» **What to work on**: All records are to be transcribed in full; any pictures among them are to be skipped.
======== Records supplied ========
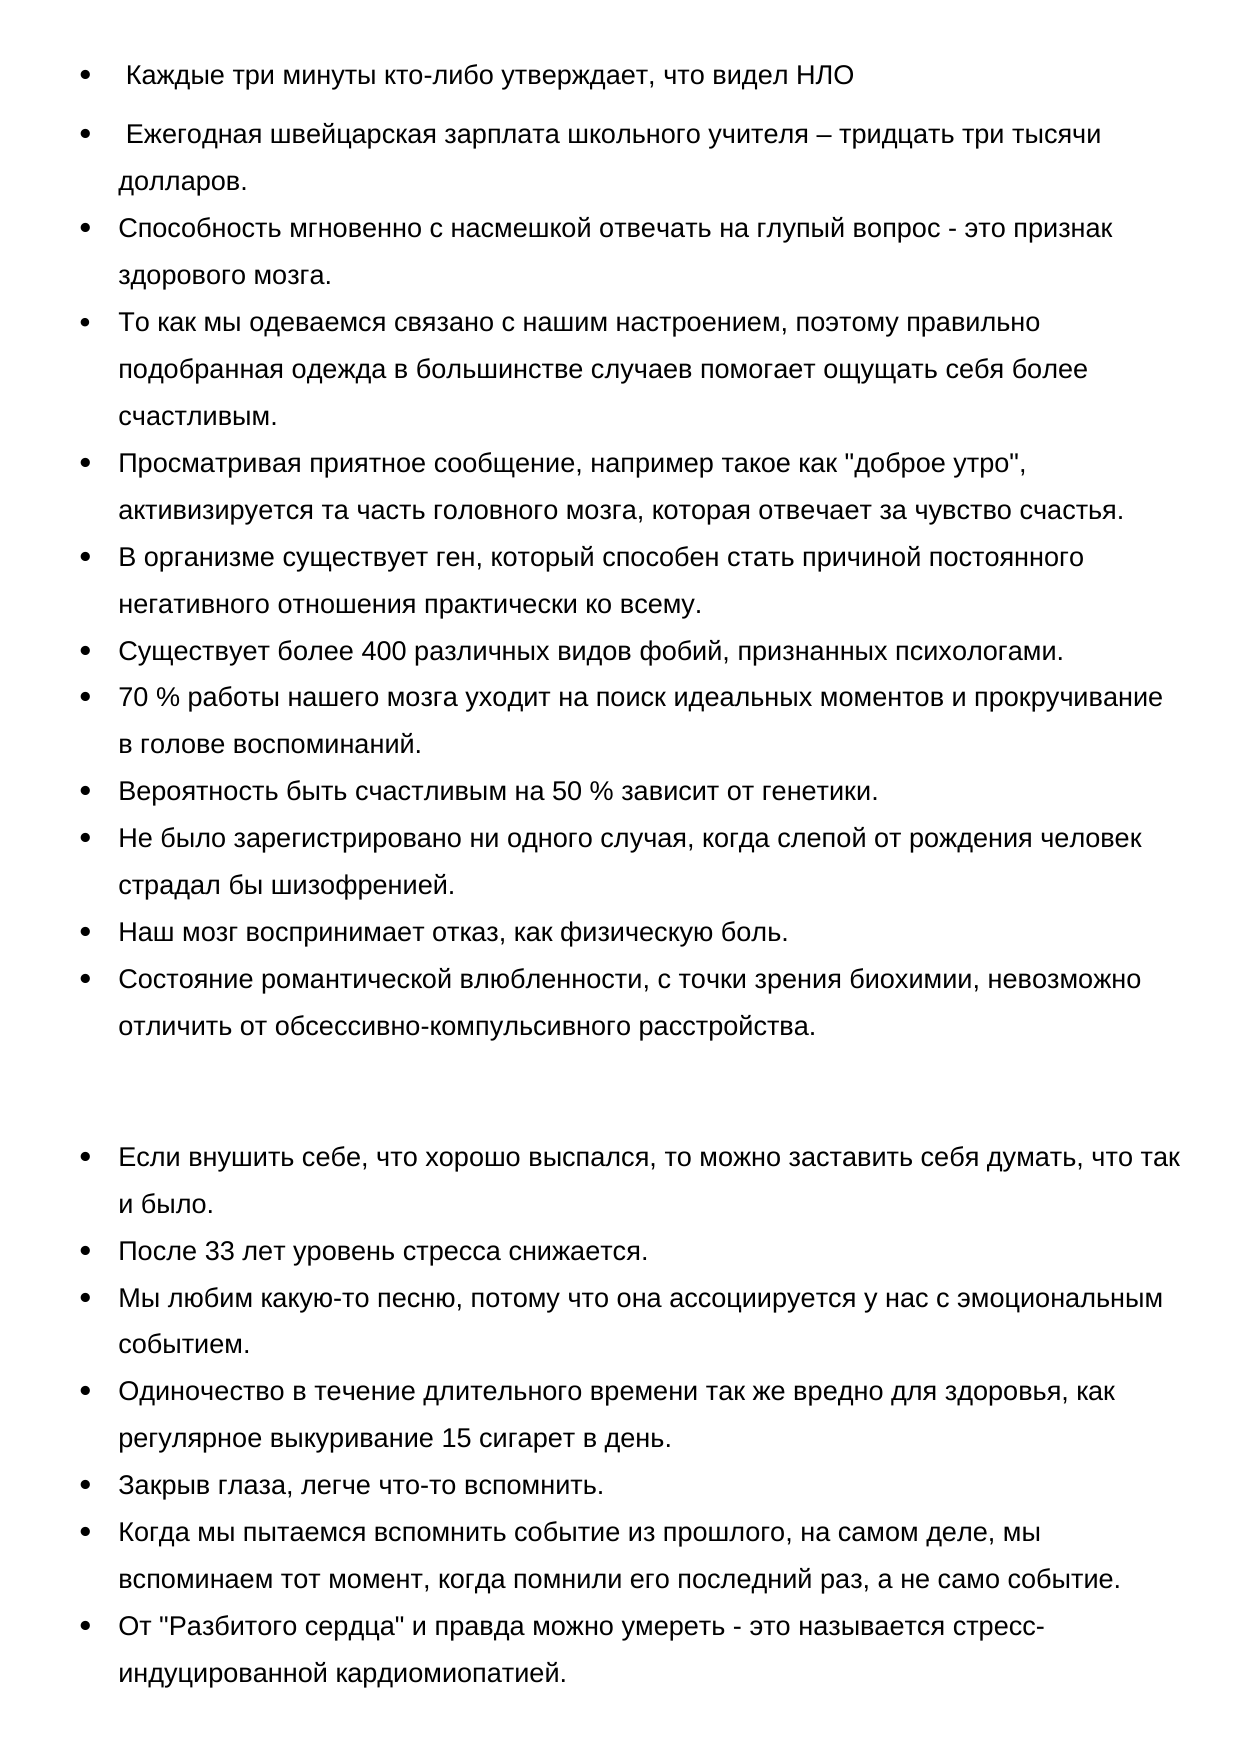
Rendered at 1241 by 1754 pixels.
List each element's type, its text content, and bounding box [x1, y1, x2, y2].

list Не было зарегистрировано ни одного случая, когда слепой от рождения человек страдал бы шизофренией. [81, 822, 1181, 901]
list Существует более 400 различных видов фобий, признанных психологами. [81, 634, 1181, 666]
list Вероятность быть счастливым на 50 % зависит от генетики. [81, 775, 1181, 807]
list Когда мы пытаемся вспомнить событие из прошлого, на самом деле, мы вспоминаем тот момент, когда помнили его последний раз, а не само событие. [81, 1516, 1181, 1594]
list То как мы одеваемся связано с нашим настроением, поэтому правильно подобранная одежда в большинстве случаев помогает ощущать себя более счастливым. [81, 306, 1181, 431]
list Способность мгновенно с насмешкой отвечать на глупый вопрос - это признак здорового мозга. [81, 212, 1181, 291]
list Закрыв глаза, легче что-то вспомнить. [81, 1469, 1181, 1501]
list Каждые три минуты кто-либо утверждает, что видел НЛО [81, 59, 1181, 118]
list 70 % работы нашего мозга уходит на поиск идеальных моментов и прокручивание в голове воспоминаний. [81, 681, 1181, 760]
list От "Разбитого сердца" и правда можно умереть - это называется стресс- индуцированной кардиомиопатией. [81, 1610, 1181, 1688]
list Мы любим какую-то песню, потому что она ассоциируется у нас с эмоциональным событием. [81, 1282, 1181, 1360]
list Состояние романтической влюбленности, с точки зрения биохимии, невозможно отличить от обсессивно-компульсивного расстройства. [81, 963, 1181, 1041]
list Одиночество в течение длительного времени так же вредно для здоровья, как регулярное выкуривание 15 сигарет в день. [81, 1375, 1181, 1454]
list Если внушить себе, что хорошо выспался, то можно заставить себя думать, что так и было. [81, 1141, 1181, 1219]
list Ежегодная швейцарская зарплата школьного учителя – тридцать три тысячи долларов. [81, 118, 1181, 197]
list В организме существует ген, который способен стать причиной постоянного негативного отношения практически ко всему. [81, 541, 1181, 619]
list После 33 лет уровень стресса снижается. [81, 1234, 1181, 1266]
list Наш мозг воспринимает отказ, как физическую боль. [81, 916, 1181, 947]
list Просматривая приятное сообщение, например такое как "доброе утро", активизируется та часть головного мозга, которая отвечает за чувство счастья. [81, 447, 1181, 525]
========
» **Reply**:
Rendered at 1241 by 1754 pixels.
List each element's type, its text content, and bounding box [x1, y1, x2, y2].

list Не было зарегистрировано ни одного случая, когда слепой от рождения человек страдал бы шизофренией. [81, 822, 1181, 901]
list Существует более 400 различных видов фобий, признанных психологами. [81, 634, 1181, 666]
list Вероятность быть счастливым на 50 % зависит от генетики. [81, 775, 1181, 807]
list Когда мы пытаемся вспомнить событие из прошлого, на самом деле, мы вспоминаем тот момент, когда помнили его последний раз, а не само событие. [81, 1516, 1181, 1594]
list То как мы одеваемся связано с нашим настроением, поэтому правильно подобранная одежда в большинстве случаев помогает ощущать себя более счастливым. [81, 306, 1181, 431]
list Способность мгновенно с насмешкой отвечать на глупый вопрос - это признак здорового мозга. [81, 212, 1181, 291]
list Закрыв глаза, легче что-то вспомнить. [81, 1469, 1181, 1501]
list Каждые три минуты кто-либо утверждает, что видел НЛО [81, 59, 1181, 118]
list 70 % работы нашего мозга уходит на поиск идеальных моментов и прокручивание в голове воспоминаний. [81, 681, 1181, 760]
list От "Разбитого сердца" и правда можно умереть - это называется стресс- индуцированной кардиомиопатией. [81, 1610, 1181, 1688]
list Мы любим какую-то песню, потому что она ассоциируется у нас с эмоциональным событием. [81, 1282, 1181, 1360]
list Состояние романтической влюбленности, с точки зрения биохимии, невозможно отличить от обсессивно-компульсивного расстройства. [81, 963, 1181, 1041]
list Одиночество в течение длительного времени так же вредно для здоровья, как регулярное выкуривание 15 сигарет в день. [81, 1375, 1181, 1454]
list Если внушить себе, что хорошо выспался, то можно заставить себя думать, что так и было. [81, 1141, 1181, 1219]
list Ежегодная швейцарская зарплата школьного учителя – тридцать три тысячи долларов. [81, 118, 1181, 197]
list В организме существует ген, который способен стать причиной постоянного негативного отношения практически ко всему. [81, 541, 1181, 619]
list После 33 лет уровень стресса снижается. [81, 1234, 1181, 1266]
list Наш мозг воспринимает отказ, как физическую боль. [81, 916, 1181, 947]
list Просматривая приятное сообщение, например такое как "доброе утро", активизируется та часть головного мозга, которая отвечает за чувство счастья. [81, 447, 1181, 525]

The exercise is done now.